Сводятся везде концы с концами.
Шалое двадцатое столетье,
дикое, лихое,
вдруг напоминает предыдущее —
тихое такое.
Может быть, оно утихомирится
в самом деле?
Перемен великая сумятица
на пределе…
Может, войн и революций стоимость
после сверки и проверки
к жизни вызовет благопристойность
девятнадцатого века.

Реконструкция Москвы

Девятнадцатый век разрушают.
Шум и гром, и асфальтная дрожь.
Восемнадцатый — не разрешают.
Девятнадцатый — рушь, как хошь.
Било бьет кирпичные стены,
с ног сшибает, встать не дает.
Не узнать привычной системы.
Било бьет.
Дом, где Лермонтову рождаться
хорошо было, — не подошел.
Эти стены должны раздаться,
чтоб сквозь них троллейбус прошел.
Мрамор черный и камень белый,
зал двусветных вечерний свет, —
что захочешь, то с ним и делай,
потому — девятнадцатый век.
Било жалит дома, как шершень,
жжет и не оставляет вех.
Век текущий бьет век прошедший.
На подходе — грядущий век.

Между столетиями

Захлопывается, закрывается, зачеркивается столетье.
Его календарь оборван, солнце его зашло.
Оно с тревогой вслушивается в радостное
междометье,
приветствующее преемствующее следующее число.
Сто зим его, сто лет его, все тысяча двести месяцев
исчезли, словно и не было, в сединах времен
серебрясь,
очередным поколением толчется сейчас и месится
очередного столетия очередная грязь.
На рубеже двадцать первого я, человек двадцатого,
от напряжения нервного, такого, впрочем, понятного,
на грозное солнце времени взираю из-под руки:
столетия расплываются, как некогда материки.
Как Африка от Америки
когда-то оторвалась,
так берег века — от берега —
уже разорвана связь.
И дальше, чем когда-нибудь,
будущее от меня,
и дольше, чем когда-нибудь,
до следующего столетья,
и хочется выкликнуть что-нибудь,
его призывая, маня,
и нечего кликнуть, кроме
тоскливого междометия.
То вслушиваюсь, то всматриваюсь, то погляжу,
то взгляну.
Итожить эти итоги, может быть, завтра начну.
О, как они расходятся,
о, как они расползаются,
двадцатый
и двадцать первый,
мой век
и грядущий век.
Для бездн, что между ними трагически разверзаются,
мостов не напасешься,
не заготовишь вех.

«Не обязательно антинародна…»

Не обязательно антинародна
бесчеловечность.
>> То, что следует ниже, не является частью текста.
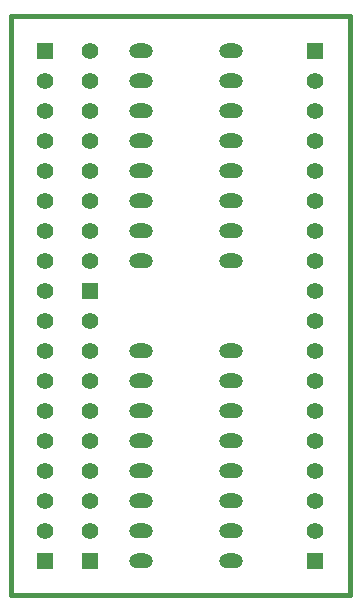
<source format=gbs>
G04 (created by PCBNEW-RS274X (2011-07-08)-stable) date Thu 27 Oct 2011 07:18:31 PM CEST*
G01*
G70*
G90*
%MOIN*%
G04 Gerber Fmt 3.4, Leading zero omitted, Abs format*
%FSLAX34Y34*%
G04 APERTURE LIST*
%ADD10C,0.006000*%
%ADD11C,0.015000*%
%ADD12R,0.055000X0.055000*%
%ADD13C,0.055000*%
%ADD14O,0.080000X0.050000*%
G04 APERTURE END LIST*
G54D10*
G54D11*
X64950Y-33050D02*
X64950Y-13750D01*
X76250Y-33050D02*
X76250Y-13750D01*
X64950Y-33050D02*
X76250Y-33050D01*
X64950Y-13750D02*
X76250Y-13750D01*
G54D12*
X67600Y-22900D03*
G54D13*
X67600Y-21900D03*
X67600Y-20900D03*
X67600Y-19900D03*
X67600Y-18900D03*
X67600Y-17900D03*
X67600Y-16900D03*
X67600Y-15900D03*
X67600Y-14900D03*
G54D12*
X75100Y-14900D03*
G54D13*
X75100Y-15900D03*
X75100Y-16900D03*
X75100Y-17900D03*
X75100Y-18900D03*
X75100Y-19900D03*
X75100Y-20900D03*
X75100Y-21900D03*
X75100Y-22900D03*
G54D12*
X75100Y-31900D03*
G54D13*
X75100Y-30900D03*
X75100Y-29900D03*
X75100Y-28900D03*
X75100Y-27900D03*
X75100Y-26900D03*
X75100Y-25900D03*
X75100Y-24900D03*
X75100Y-23900D03*
G54D12*
X66100Y-31900D03*
G54D13*
X66100Y-30900D03*
X66100Y-29900D03*
X66100Y-28900D03*
X66100Y-27900D03*
X66100Y-26900D03*
X66100Y-25900D03*
X66100Y-24900D03*
X66100Y-23900D03*
G54D12*
X66100Y-14900D03*
G54D13*
X66100Y-15900D03*
X66100Y-16900D03*
X66100Y-17900D03*
X66100Y-18900D03*
X66100Y-19900D03*
X66100Y-20900D03*
X66100Y-21900D03*
X66100Y-22900D03*
G54D14*
X72300Y-31900D03*
X72300Y-30900D03*
X72300Y-29900D03*
X72300Y-28900D03*
X72300Y-27900D03*
X72300Y-26900D03*
X72300Y-25900D03*
X72300Y-24900D03*
X69300Y-24900D03*
X69300Y-25900D03*
X69300Y-26900D03*
X69300Y-27900D03*
X69300Y-28900D03*
X69300Y-29900D03*
X69300Y-30900D03*
X69300Y-31900D03*
X72300Y-21900D03*
X72300Y-20900D03*
X72300Y-19900D03*
X72300Y-18900D03*
X72300Y-17900D03*
X72300Y-16900D03*
X72300Y-15900D03*
X72300Y-14900D03*
X69300Y-14900D03*
X69300Y-15900D03*
X69300Y-16900D03*
X69300Y-17900D03*
X69300Y-18900D03*
X69300Y-19900D03*
X69300Y-20900D03*
X69300Y-21900D03*
G54D12*
X67600Y-31900D03*
G54D13*
X67600Y-30900D03*
X67600Y-29900D03*
X67600Y-28900D03*
X67600Y-27900D03*
X67600Y-26900D03*
X67600Y-25900D03*
X67600Y-24900D03*
X67600Y-23900D03*
M02*

</source>
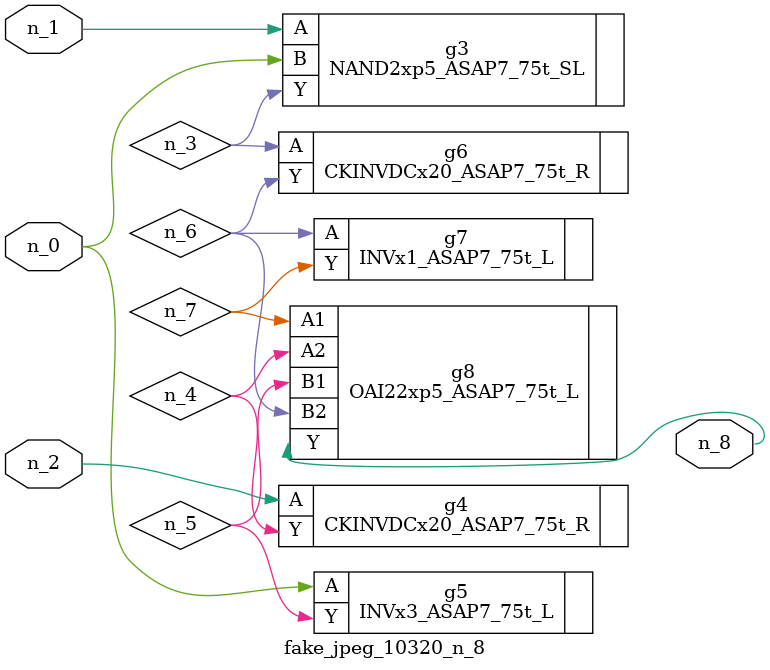
<source format=v>
module fake_jpeg_10320_n_8 (n_0, n_2, n_1, n_8);

input n_0;
input n_2;
input n_1;

output n_8;

wire n_3;
wire n_4;
wire n_6;
wire n_5;
wire n_7;

NAND2xp5_ASAP7_75t_SL g3 ( 
.A(n_1),
.B(n_0),
.Y(n_3)
);

CKINVDCx20_ASAP7_75t_R g4 ( 
.A(n_2),
.Y(n_4)
);

INVx3_ASAP7_75t_L g5 ( 
.A(n_0),
.Y(n_5)
);

CKINVDCx20_ASAP7_75t_R g6 ( 
.A(n_3),
.Y(n_6)
);

INVx1_ASAP7_75t_L g7 ( 
.A(n_6),
.Y(n_7)
);

OAI22xp5_ASAP7_75t_L g8 ( 
.A1(n_7),
.A2(n_4),
.B1(n_5),
.B2(n_6),
.Y(n_8)
);


endmodule
</source>
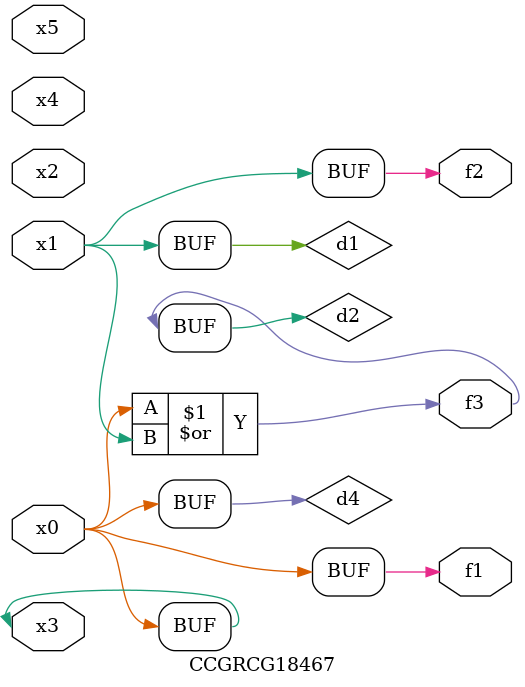
<source format=v>
module CCGRCG18467(
	input x0, x1, x2, x3, x4, x5,
	output f1, f2, f3
);

	wire d1, d2, d3, d4;

	and (d1, x1);
	or (d2, x0, x1);
	nand (d3, x0, x5);
	buf (d4, x0, x3);
	assign f1 = d4;
	assign f2 = d1;
	assign f3 = d2;
endmodule

</source>
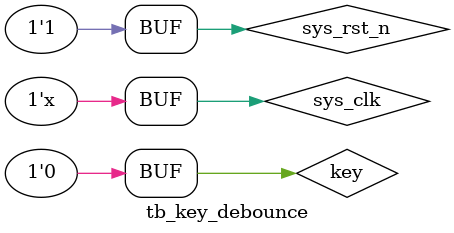
<source format=v>
`timescale 1ns / 1ps
module tb_key_debounce();

parameter T = 20;             //Ê±ÖÓÖÜÆÚ

reg key;
reg sys_clk;
reg sys_rst_n;

wire keyvalue;
wire keyflag;

initial begin
        key                     <=1'b1;     //°´¼ü³õÊ¼ÖµÎª1
        sys_clk                 <=1'b0;     //Ê±ÖÓµÍµçÆ½
        sys_rst_n               <=1'b0;     //¸´Î»³õÊ¼ÎªµÍµçÆ½
#20     sys_rst_n               <=1'b1;     //20nsºó¸´Î»Íê³É£¬³Ö¸ßµçÆ½
#30     key                     <=1'b0;     //50nsºó°´¼ü°´ÏÂ
#20     key                     <= 1'b1;    //Ä£Äâ¶¶¶¯
#20     key                     <= 1'b0;    //Ä£Äâ¶¶¶¯
#20     key                     <= 1'b1;    //Ä£Äâ¶¶¶¯
#20     key                     <= 1'b0;    //Ä£Äâ¶¶¶¯
#170    key                     <= 1'b1;    //ÔÚµÚ 300ns µÄÊ±ºòËÉ¿ª°´¼ü
#20     key                     <= 1'b0;    //Ä£Äâ¶¶¶¯
#20     key                     <= 1'b1;    //Ä£Äâ¶¶¶¯
#20     key                     <= 1'b0;    //Ä£Äâ¶¶¶¯
#20     key                     <= 1'b1;    //Ä£Äâ¶¶¶¯
#170    key                     <= 1'b0;    //ÔÚµÚ 550ns µÄÊ±ºòÔÙ´Î°´ÏÂ°´¼ü
#20     key                     <= 1'b1;    //Ä£Äâ¶¶¶¯
#20     key                     <= 1'b0;    //Ä£Äâ¶¶¶¯
#20     key                     <= 1'b1;    //Ä£Äâ¶¶¶¯
#20     key                     <= 1'b0;    //Ä£Äâ¶¶¶¯
#170    key                     <= 1'b1;    //ÔÚµÚ 800ns µÄÊ±ºòËÉ¿ª°´¼ü
#20     key                     <= 1'b0;    //Ä£Äâ¶¶¶¯
#20     key                     <= 1'b1;    //Ä£Äâ¶¶¶¯
#20     key                     <= 1'b0;    //Ä£Äâ¶¶¶¯
#20     key                     <= 1'b1;    //Ä£Äâ¶¶¶¯
#20     key                     <= 1'b0;
end

always # (T/2) sys_clk <= ~sys_clk;     //Ê±ÖÓÖÜÆÚÎª20ns£¬10ns·´×ªÒ»´Î

key_debounce tb_key_debounce(
    .sys_clk        (sys_clk),
    .sys_rst_n      (sys_rst_n),
    .key            (key),
    
    .keyvalue       (keyvalue),
    .keyflag        (keyflag)
);
endmodule

</source>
Вспомните Нерона.
Он тешился бездарною игрой
и даже проливал при этом кровь.
Но хлеба не жалел и также зрелищ
и был, как солнышко, светящ и греющ.
А солнышку легко прощают пятна —
все до единого пятна.
Все думаешь: история ясна.
Оказывается: непонятна.

«Все жду философа новейшего…»

Все жду философа новейшего,
чтоб обобщил и сообщил,
какие ярлыки навешаны
неправильно. И как их снять.
Все жду новейшего историка
из каторжников или мордвы
с античною закалкой стоика,
чтоб правду людям рассказал.
Поэта же не ожидаю.
Наш номер снят уже с афиш.
Хранители этого дара
дарителям вернули дар.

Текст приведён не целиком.